From section 1.5 of Doering & Lopes1:
Exercise 10. Let $A \in M(n)$, let $\lambda \in \mathbb{R}$, let $V_{\lambda} := \ker(\lambda I - A)$ and let $x : \mathbb{R} \to \mathbb{R}^{n}$ be a solution of $\dot x = Ax$ such that $x(t_0) \in V_{\lambda}$ for some $t_0 \in \mathbb{R}$, then $x(t) \in V_{\lambda}$ for every real $t \in \mathbb{R}$.

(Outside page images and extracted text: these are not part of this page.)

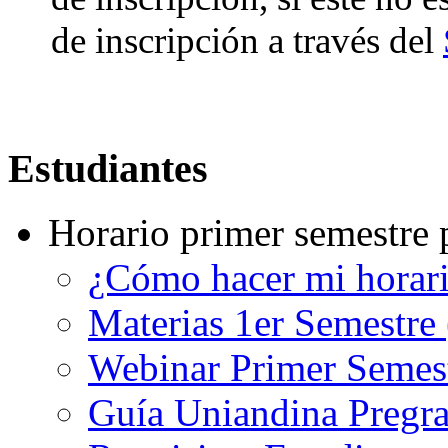
de inscripción a través del
Estudiantes
Horario primer semestre 
¿Cómo hacer mi horar
Materias 1er Semestre
Webinar Primer Semest
Guía Uniandina Pregr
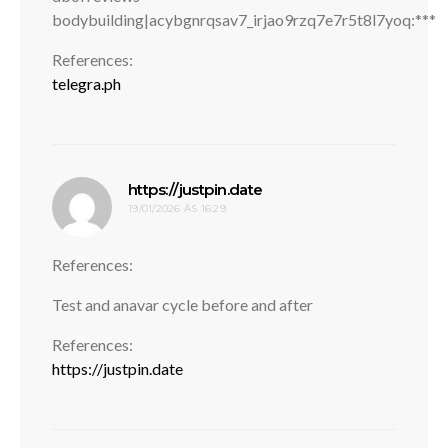
bodybuilding|acybgnrqsav7_irjao9rzq7e7r5t8l7yoq:***
References:
telegra.ph
disse:
https://justpin.date
19/01/2026 ÀS 16:29
References:
Test and anavar cycle before and after
References:
https://justpin.date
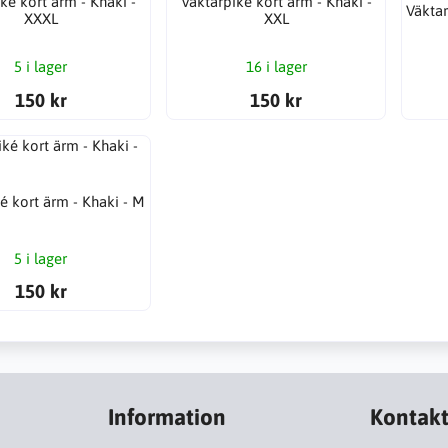
ké kort ärm - Khaki -
Väktarpiké kort ärm - Khaki -
Väktar
XXXL
XXL
5 i lager
16 i lager
150 kr
150 kr
é kort ärm - Khaki - M
5 i lager
150 kr
Information
Kontak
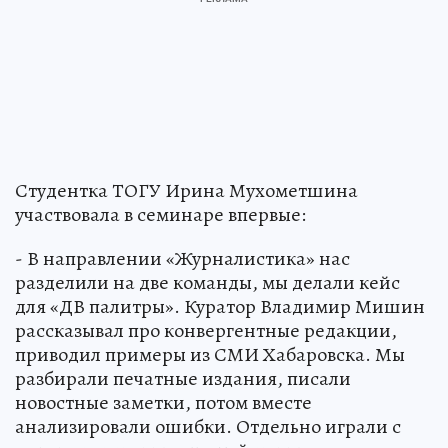
Студентка ТОГУ Ирина Мухометшина
участвовала в семинаре впервые:
- В направлении «Журналистика» нас
разделили на две команды, мы делали кейс
для «ДВ палитры». Куратор Владимир Мишин
рассказывал про конвергентные редакции,
приводил примеры из СМИ Хабаровска. Мы
разбирали печатные издания, писали
новостные заметки, потом вместе
анализировали ошибки. Отдельно играли с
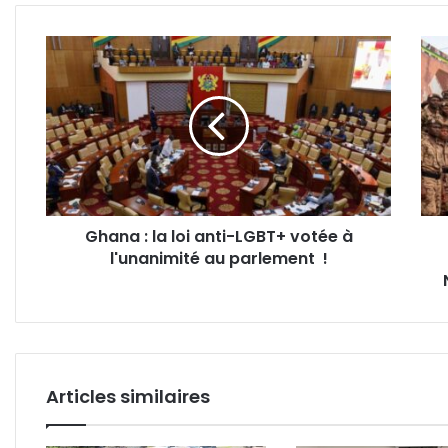
Ghana
Sécu
:
pénit
la
:
loi
1
anti-
499
LGBT+
«
votée
mât
à
»
l'unanimité
de
Ghana : la loi anti-LGBT+ votée à
au
la
l'unanimité au parlement !
parlement
prom
!
Edwi
Nke
Igou
déso
en
serv
Articles similaires
!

Since $x(t_0) \in V_{\lambda}$, then $\dot x(t_0)= \lambda x(t_0)$, given that $\dot x(t_0) = Ax(t_0)$. But I don't know how to go on!
- Claus Ivo Doering, Artur Oscar Lopes, Equações Diferenciais Ordinárias, IMPA, 2016.

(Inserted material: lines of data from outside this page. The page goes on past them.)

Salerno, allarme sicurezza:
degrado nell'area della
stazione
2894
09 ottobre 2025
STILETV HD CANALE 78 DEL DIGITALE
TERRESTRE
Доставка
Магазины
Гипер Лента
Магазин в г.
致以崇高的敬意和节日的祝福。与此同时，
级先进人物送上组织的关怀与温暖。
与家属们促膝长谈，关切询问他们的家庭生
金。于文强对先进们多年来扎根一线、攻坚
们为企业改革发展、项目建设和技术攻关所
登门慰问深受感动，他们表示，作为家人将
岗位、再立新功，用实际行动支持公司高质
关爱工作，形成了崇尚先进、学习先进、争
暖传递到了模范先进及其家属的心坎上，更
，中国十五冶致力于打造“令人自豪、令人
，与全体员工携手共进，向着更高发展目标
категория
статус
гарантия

once you solve the ODE $x'(t)=Ax(t)$ with initial condition $x(t_0)$
you have $x(t)=\exp((t-t_0)A)x(t_0)$
then you compute $Ax(t)$
$\forall t$ $A$ commute with $\exp((t-t_0)A)$
hence you have $Ax(t)=\exp((t-t_0)A)Ax(t_0)= \lambda \exp((t-t_0)A) x(t_0)= \lambda x(t)$